> What is needed
Your result should be the lines holding the word "output", copied from the entries below.

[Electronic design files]
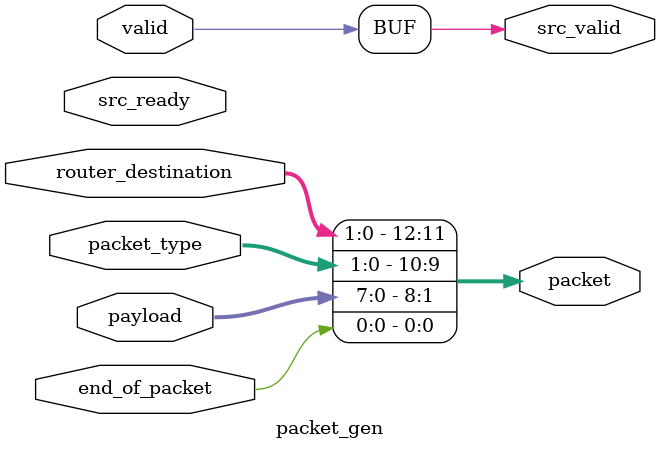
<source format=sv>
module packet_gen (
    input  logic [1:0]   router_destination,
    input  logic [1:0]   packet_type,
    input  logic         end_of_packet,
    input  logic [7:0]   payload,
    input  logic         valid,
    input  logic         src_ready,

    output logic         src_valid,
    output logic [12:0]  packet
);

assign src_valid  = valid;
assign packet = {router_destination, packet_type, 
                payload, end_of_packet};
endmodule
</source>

> Answer
    output logic         src_valid,
    output logic [12:0]  packet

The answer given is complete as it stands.